Beautiful Ruins (migrated from Bookblogger)

Beautiful Ruins by Jess Walter

What a beautiful book, written so beautifully!  When a stunning American actress arrives at a tiny pension on a tinier island off the coast of Italy, Pasquale, the owner of the pension, cannot believe his luck.  Not only does he believe his father’s dream of their hotel becoming a hot spot for Americans may actually materialize, but he is also entranced by the beauty of this American.  As it happens, the American actress, Dee, of course has a story as does the naive but sincere Pasquale, but their lives are forever bound by this chance encounter.  The story is told in parts, bouncing back and forth between the time they meet in Italy, in 1962, and today, when Pasquale searches for her in America.  It also bounces from each of their stories to other characters that are woven into their tale, but it all works to keep the story moving and engaging.

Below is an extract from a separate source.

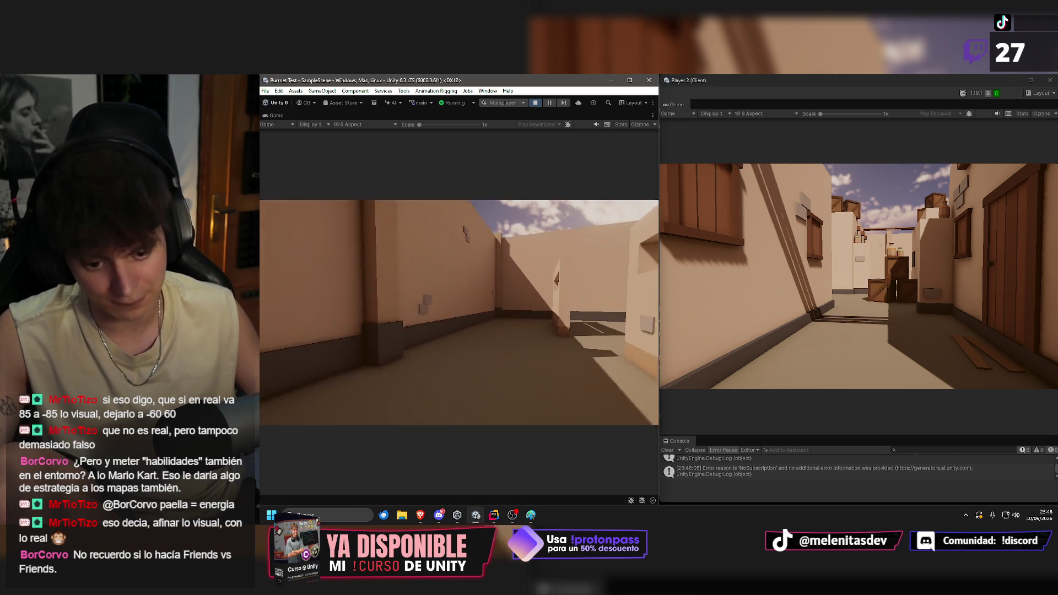
{"action": "key", "text": "w"}
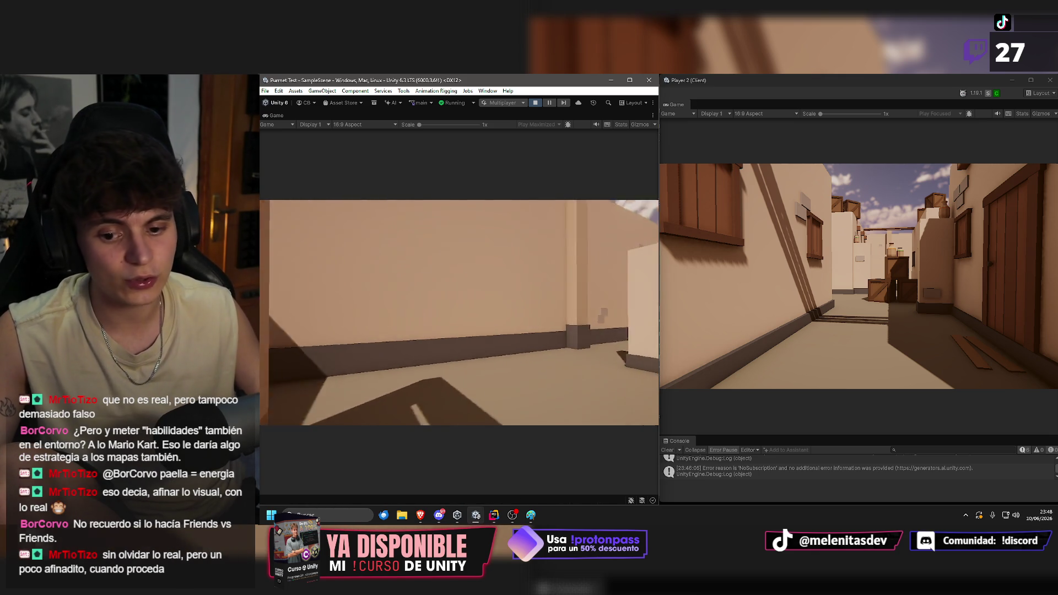
{"action": "key", "text": "w"}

The characters in this book are distinctive and each has a unique voice.  Each of them has been affected in some way by the 2nd world war and this shadows over some of their personalities.  In addition, the stories and the language of 1962 in the tiny village contrast so strikingly with those of the fast-paced action of the contemporary parts — and both are written with wit and an almost poetic rhythm.  I loved the writing in this book.

And it is one of the few books that give resolution and don’t leave you hanging at the end.  Thank you, Mr. Walter!